What’s in it for you? 
•    An extremely flexible working environment
•    This role will enable you to see the complete lifecycle of vulnerabilities, from inception as part of an assessment to the response of the development team and eventual deployment of patches. By developing tools to automate the vulnerability discovery process you will enhance the security of some of the world’s most sensitive data and systems
•    You will be able to experience how security is managed in a huge corporation, how different roles (Architect, Pentester, Defender, …) cooperate in real life, and, at the end of the experience, you will have much more info to decide your future path in Security.
•    EHT interacts with some of the most innovative areas of the company including Oracle Research Labs, Oracle Cloud Infrastructure (OCI), Netsuite, the Oracle RDBMS engineering and the Java teams. This role will allow you to see how security is approached in a global enterprise and how the most difficult challenges are addressed and solved.

 

Career Level - IC0

Responsibilities
The project selection will be made according to the past experience of the selected candidate and their interests. The project areas are:
1.    Implement scripts to detect software security defects in product binaries and installation media, to be executed by an internal Oracle framework
2.    Improve an EHT security tool or write a new one (fuzzer, Burp plugin, Python scapy script). Your additions will produce a feature that will require research on the detection and exploitation aspects of specific category of bugs (either Software or Hardware)
3.    Produce a proof-of-concept of a novel exploitation technique for a category of bug (either Software or Hardware)

As a world leader in cloud solutions, Oracle uses tomorrow’s technology to tackle today’s challenges. We’ve partnered with industry-leaders in almost every sector—and continue to thrive after 40+ years of change by operating with integrity. 

We know that true innovation starts when everyone is empowered to contribute. That’s why we’re committed to growing an inclusive workforce that promotes opportunities for all.

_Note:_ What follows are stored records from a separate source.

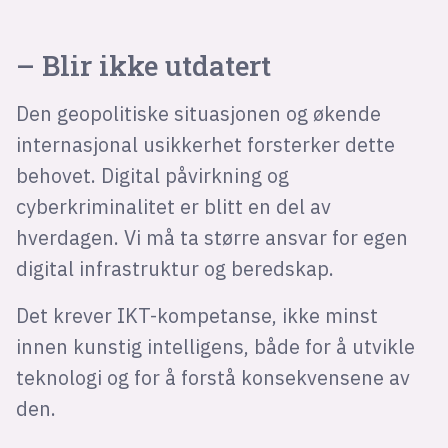
– Blir ikke utdatert
Den geopolitiske situasjonen og økende
internasjonal usikkerhet forsterker dette
behovet. Digital påvirkning og
cyberkriminalitet er blitt en del av
hverdagen. Vi må ta større ansvar for egen
digital infrastruktur og beredskap.
Det krever IKT-kompetanse, ikke minst
innen kunstig intelligens, både for å utvikle
teknologi og for å forstå konsekvensene av
den.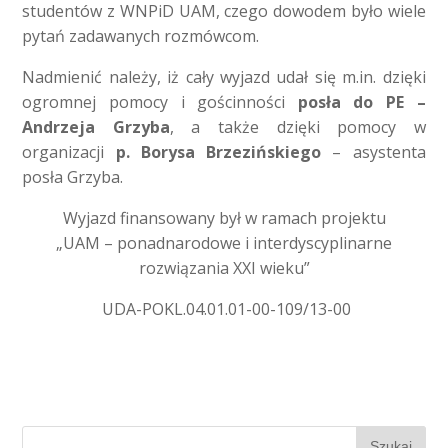
studentów z WNPiD UAM, czego dowodem było wiele
pytań zadawanych rozmówcom.
Nadmienić należy, iż cały wyjazd udał się m.in. dzięki
ogromnej pomocy i gościnności
posła do PE –
Andrzeja Grzyba
, a także dzięki pomocy w
organizacji
p. Borysa Brzezińskiego
– asystenta
posła Grzyba.
Wyjazd finansowany był w ramach projektu
„UAM – ponadnarodowe i interdyscyplinarne
rozwiązania XXI wieku”
UDA-POKL.04.01.01-00-109/13-00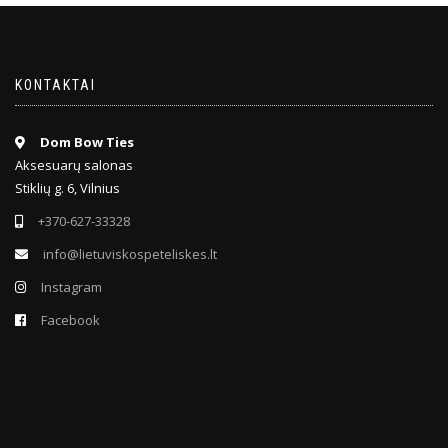
KONTAKTAI
Dom Bow Ties
Aksesuarų salonas
Stiklių g. 6, Vilnius
+370-627-33328
info@lietuviskospeteliskes.lt
Instagram
Facebook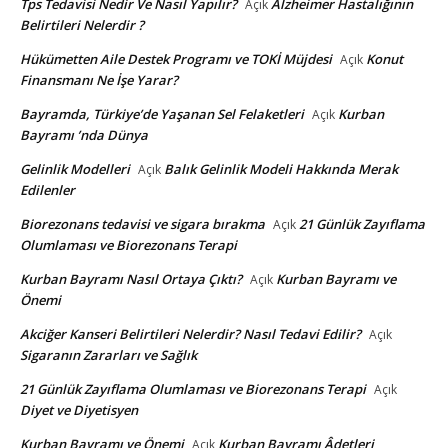
Tps Tedavisi Nedir Ve Nasıl Yapılır?
Alzheimer Hastalığının
Açık
Belirtileri Nelerdir ?
Hükümetten Aile Destek Programı ve TOKİ Müjdesi
Konut
Açık
Finansmanı Ne İşe Yarar?
Bayramda, Türkiye’de Yaşanan Sel Felaketleri
Kurban
Açık
Bayramı ’nda Dünya
Gelinlik Modelleri
Balık Gelinlik Modeli Hakkında Merak
Açık
Edilenler
Biorezonans tedavisi ve sigara bırakma
21 Günlük Zayıflama
Açık
Olumlaması ve Biorezonans Terapi
Kurban Bayramı Nasıl Ortaya Çıktı?
Kurban Bayramı ve
Açık
Önemi
Akciğer Kanseri Belirtileri Nelerdir? Nasıl Tedavi Edilir?
Açık
Sigaranın Zararları ve Sağlık
21 Günlük Zayıflama Olumlaması ve Biorezonans Terapi
Açık
Diyet ve Diyetisyen
Kurban Bayramı ve Önemi
Kurban Bayramı Âdetleri
Açık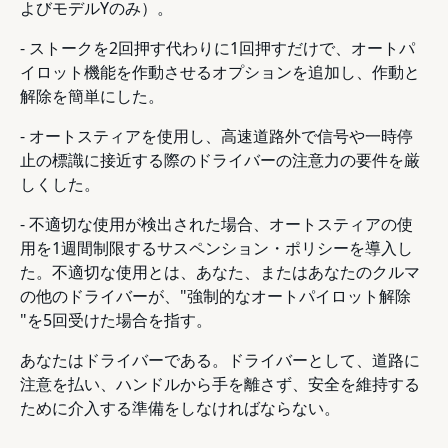
よびモデルYのみ）。
- ストークを2回押す代わりに1回押すだけで、オートパ
イロット機能を作動させるオプションを追加し、作動と
解除を簡単にした。
- オートスティアを使用し、高速道路外で信号や一時停
止の標識に接近する際のドライバーの注意力の要件を厳
しくした。
- 不適切な使用が検出された場合、オートスティアの使
用を1週間制限するサスペンション・ポリシーを導入し
た。不適切な使用とは、あなた、またはあなたのクルマ
の他のドライバーが、"強制的なオートパイロット解除
"を5回受けた場合を指す。
あなたはドライバーである。ドライバーとして、道路に
注意を払い、ハンドルから手を離さず、安全を維持する
ために介入する準備をしなければならない。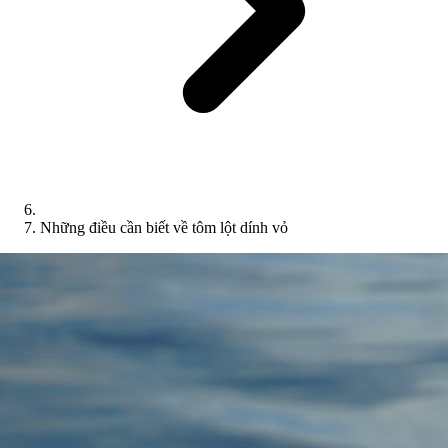
Những điều cần biết về tôm lột dính vỏ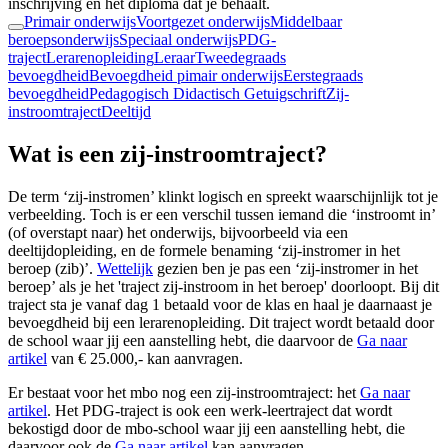
inschrijving en het diploma dat je behaalt.
Primair onderwijs
Voortgezet onderwijs
Middelbaar
beroepsonderwijs
Speciaal onderwijs
PDG-
traject
Lerarenopleiding
Leraar
Tweedegraads
bevoegdheid
Bevoegdheid pimair onderwijs
Eerstegraads
bevoegdheid
Pedagogisch Didactisch Getuigschrift
Zij-
instroomtraject
Deeltijd
Wat is een zij-instroomtraject?
De term ‘zij-instromen’ klinkt logisch en spreekt waarschijnlijk tot je
verbeelding. Toch is er een verschil tussen iemand die ‘instroomt in’
(of overstapt naar) het onderwijs, bijvoorbeeld via een
deeltijdopleiding, en de formele benaming ‘zij-instromer in het
beroep (zib)’.
Wettelijk
gezien ben je pas een ‘zij-instromer in het
beroep’ als je het 'traject zij-instroom in het beroep' doorloopt. Bij dit
traject sta je vanaf dag 1 betaald voor de klas en haal je daarnaast je
bevoegdheid bij een lerarenopleiding. Dit traject wordt betaald door
de school waar jij een aanstelling hebt, die daarvoor de
Ga naar
artikel
van € 25.000,- kan aanvragen.
Er bestaat voor het mbo nog een zij-instroomtraject: het
Ga naar
artikel
. Het PDG-traject is ook een werk-leertraject dat wordt
bekostigd door de mbo-school waar jij een aanstelling hebt, die
daarvoor ook de
Ga naar artikel
kan aanvragen.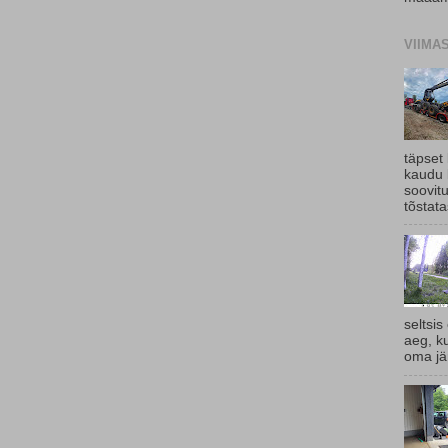
VIIMA
täpset
kaudu 
soovit
tõstata
seltsis
aeg, k
oma jär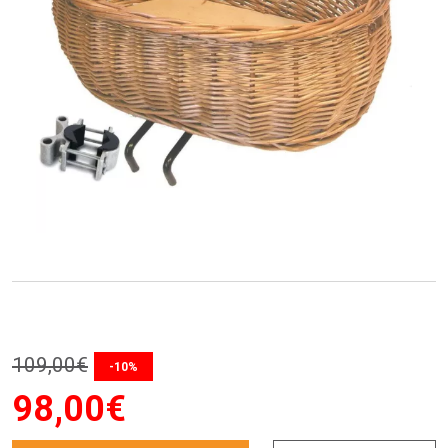
109
,
00
€
-10%
98
,
00
€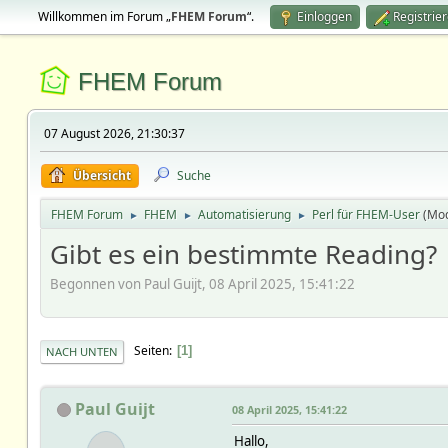
Willkommen im Forum „
FHEM Forum
“.
Einloggen
Registrie
FHEM Forum
07 August 2026, 21:30:37
Übersicht
Suche
FHEM Forum
FHEM
Automatisierung
Perl für FHEM-User
(Mo
►
►
►
Gibt es ein bestimmte Reading?
Begonnen von Paul Guijt, 08 April 2025, 15:41:22
Seiten
1
NACH UNTEN
Paul Guijt
08 April 2025, 15:41:22
Hallo,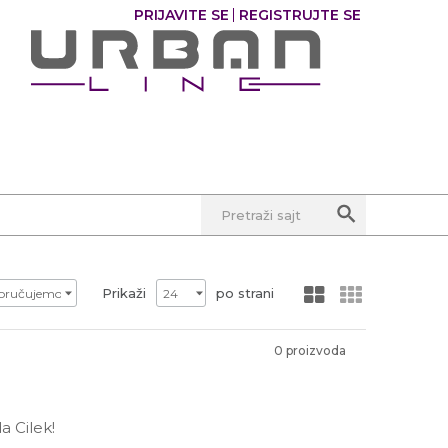
PRIJAVITE SE
REGISTRUJTE SE
0
Pretraži sajt
Prikaži
po strani
0 proizvoda
a Cilek!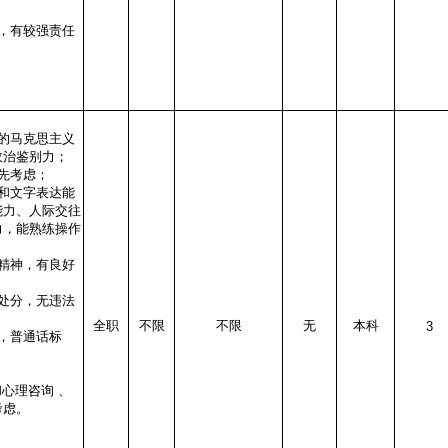
，有较强责任
的马克思主义
政治鉴别力；
先考虑；
和文字表达能
能力、人际交往
力，能熟练操作
精神，有良好
处分，无违法
全职
不限
不限
无
本科
3
，普通话标
心理咨询 、
考虑。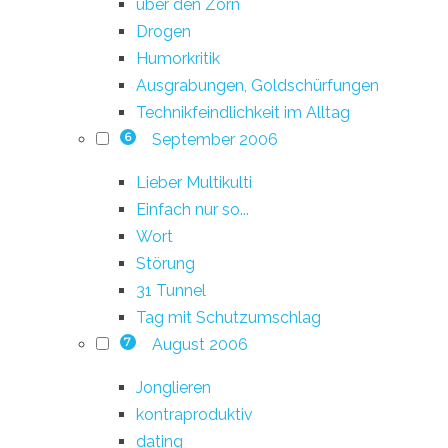
über den Zorn
Drogen
Humorkritik
Ausgrabungen, Goldschürfungen
Technikfeindlichkeit im Alltag
September 2006
6
Lieber Multikulti
Einfach nur so...
Wort
Störung
31 Tunnel
Tag mit Schutzumschlag
August 2006
7
Jonglieren
kontraproduktiv
dating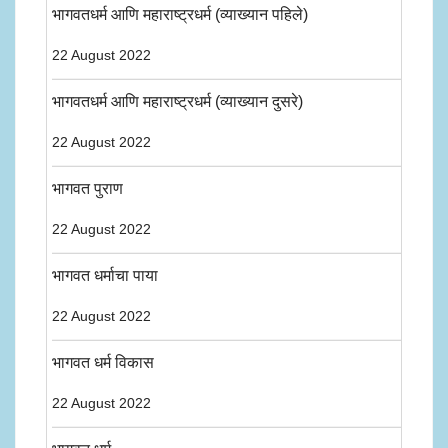
भागवतधर्म आणि महाराष्ट्रधर्म (व्याख्यान पहिले)
22 August 2022
भागवतधर्म आणि महाराष्ट्रधर्म (व्याख्यान दुसरे)
22 August 2022
भागवत पुराण
22 August 2022
भागवत धर्माचा पाया
22 August 2022
भागवत धर्म विकास
22 August 2022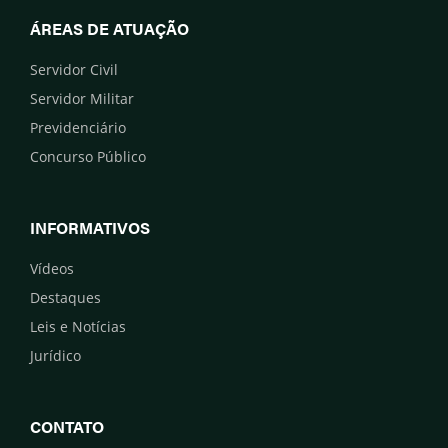
ÁREAS DE ATUAÇÃO
Servidor Civil
Servidor Militar
Previdenciário
Concurso Público
INFORMATIVOS
Vídeos
Destaques
Leis e Notícias
Jurídico
CONTATO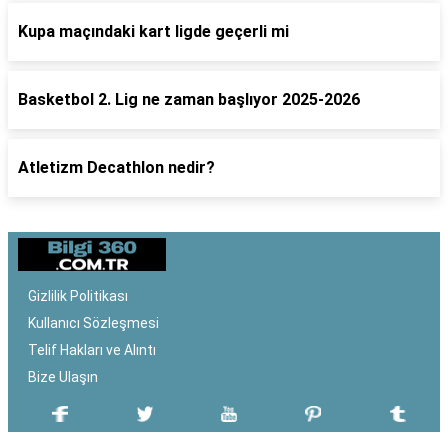
Kupa maçındaki kart ligde geçerli mi
Basketbol 2. Lig ne zaman başlıyor 2025-2026
Atletizm Decathlon nedir?
Gizlilik Politikası
Kullanıcı Sözleşmesi
Telif Hakları ve Alıntı
Bize Ulaşın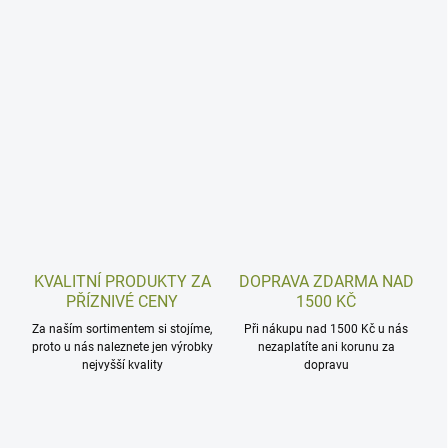
KVALITNÍ PRODUKTY ZA
DOPRAVA ZDARMA NAD
PŘÍZNIVÉ CENY
1500 KČ
Za naším sortimentem si stojíme,
Při nákupu nad 1500 Kč u nás
proto u nás naleznete jen výrobky
nezaplatíte ani korunu za
nejvyšší kvality
dopravu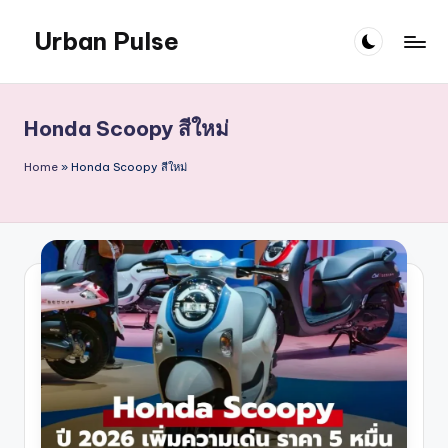
Urban Pulse
Skip
to
content
Honda Scoopy สีใหม่
Home
»
Honda Scoopy สีใหม่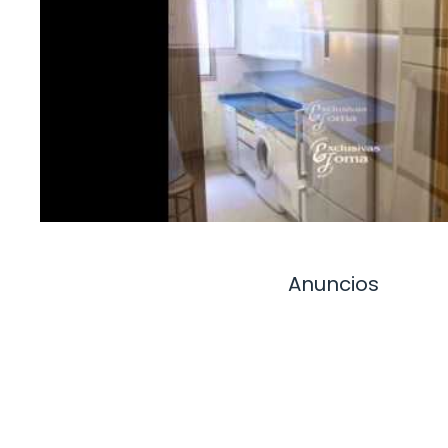
Anuncios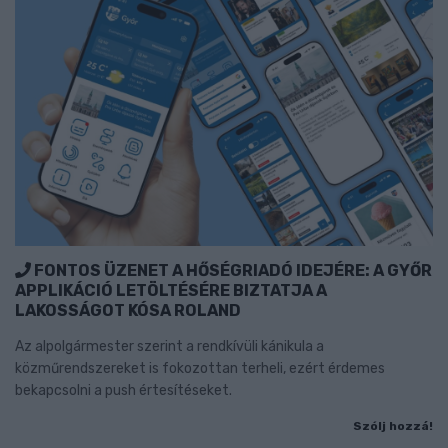
FONTOS ÜZENET A HŐSÉGRIADÓ IDEJÉRE: A GYŐR
APPLIKÁCIÓ LETÖLTÉSÉRE BIZTATJA A
LAKOSSÁGOT KÓSA ROLAND
Az alpolgármester szerint a rendkívüli kánikula a
közműrendszereket is fokozottan terheli, ezért érdemes
bekapcsolni a push értesítéseket.
Szólj hozzá!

Oracle careers open the door to global opportunities where work-life balance flourishes. We offer competitive benefits based on parity and consistency and support our people with flexible medical, life insurance, and retirement options. We also encourage employees to give back to their communities through our volunteer programs.

We’re committed to including people with disabilities at all stages of the employment process. If you require accessibility assistance or accommodation for a disability at any point, let us know by emailing accommodation-request_mb@oracle.com or by calling +1 888 404 2494 in the United States.

Oracle is an Equal Employment Opportunity Employer. All qualified applicants will receive consideration for employment without regard to race, color, religion, sex, national origin, sexual orientation, gender identity, disability and protected veterans’ status, or any other characteristic protected by law. Oracle will consider for employment qualified applicants with arrest and conviction records pursuant to applicable law.